## [Your task]
Reproduce the lines below, swapping each occurrence of "Facebook" for "Meta" and keeping everything else the same.

## [Materials provided]
^^^^^^^^
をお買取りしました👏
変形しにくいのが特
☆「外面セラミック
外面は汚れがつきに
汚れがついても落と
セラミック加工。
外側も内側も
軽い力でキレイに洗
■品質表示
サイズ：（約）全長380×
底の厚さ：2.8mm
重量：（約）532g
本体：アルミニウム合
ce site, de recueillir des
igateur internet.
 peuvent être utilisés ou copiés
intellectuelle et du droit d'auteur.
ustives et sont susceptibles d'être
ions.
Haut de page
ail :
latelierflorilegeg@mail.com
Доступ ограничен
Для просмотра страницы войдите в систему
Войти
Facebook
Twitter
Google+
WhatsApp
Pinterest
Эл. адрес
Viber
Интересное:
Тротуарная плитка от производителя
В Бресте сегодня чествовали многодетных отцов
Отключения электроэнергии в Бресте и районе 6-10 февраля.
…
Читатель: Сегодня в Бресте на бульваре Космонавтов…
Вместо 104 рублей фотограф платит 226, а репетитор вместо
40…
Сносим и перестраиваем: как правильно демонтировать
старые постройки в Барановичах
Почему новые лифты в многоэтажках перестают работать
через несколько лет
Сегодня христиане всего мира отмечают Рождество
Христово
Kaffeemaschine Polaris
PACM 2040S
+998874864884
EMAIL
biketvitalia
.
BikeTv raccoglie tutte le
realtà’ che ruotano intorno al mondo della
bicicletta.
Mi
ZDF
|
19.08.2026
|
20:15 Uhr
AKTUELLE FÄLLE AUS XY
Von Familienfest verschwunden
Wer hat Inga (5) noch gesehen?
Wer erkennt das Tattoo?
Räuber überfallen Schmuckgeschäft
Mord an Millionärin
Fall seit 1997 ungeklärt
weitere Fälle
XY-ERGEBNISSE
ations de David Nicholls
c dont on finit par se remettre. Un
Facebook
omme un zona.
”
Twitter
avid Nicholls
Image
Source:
^^^^^^^^
## [Finished exercise]
をお買取りしました👏
変形しにくいのが特
☆「外面セラミック
外面は汚れがつきに
汚れがついても落と
セラミック加工。
外側も内側も
軽い力でキレイに洗
■品質表示
サイズ：（約）全長380×
底の厚さ：2.8mm
重量：（約）532g
本体：アルミニウム合
ce site, de recueillir des
igateur internet.
 peuvent être utilisés ou copiés
intellectuelle et du droit d'auteur.
ustives et sont susceptibles d'être
ions.
Haut de page
ail :
latelierflorilegeg@mail.com
Доступ ограничен
Для просмотра страницы войдите в систему
Войти
Meta
Twitter
Google+
WhatsApp
Pinterest
Эл. адрес
Viber
Интересное:
Тротуарная плитка от производителя
В Бресте сегодня чествовали многодетных отцов
Отключения электроэнергии в Бресте и районе 6-10 февраля.
…
Читатель: Сегодня в Бресте на бульваре Космонавтов…
Вместо 104 рублей фотограф платит 226, а репетитор вместо
40…
Сносим и перестраиваем: как правильно демонтировать
старые постройки в Барановичах
Почему новые лифты в многоэтажках перестают работать
через несколько лет
Сегодня христиане всего мира отмечают Рождество
Христово
Kaffeemaschine Polaris
PACM 2040S
+998874864884
EMAIL
biketvitalia
.
BikeTv raccoglie tutte le
realtà’ che ruotano intorno al mondo della
bicicletta.
Mi
ZDF
|
19.08.2026
|
20:15 Uhr
AKTUELLE FÄLLE AUS XY
Von Familienfest verschwunden
Wer hat Inga (5) noch gesehen?
Wer erkennt das Tattoo?
Räuber überfallen Schmuckgeschäft
Mord an Millionärin
Fall seit 1997 ungeklärt
weitere Fälle
XY-ERGEBNISSE
ations de David Nicholls
c dont on finit par se remettre. Un
Meta
omme un zona.
”
Twitter
avid Nicholls
Image
Source:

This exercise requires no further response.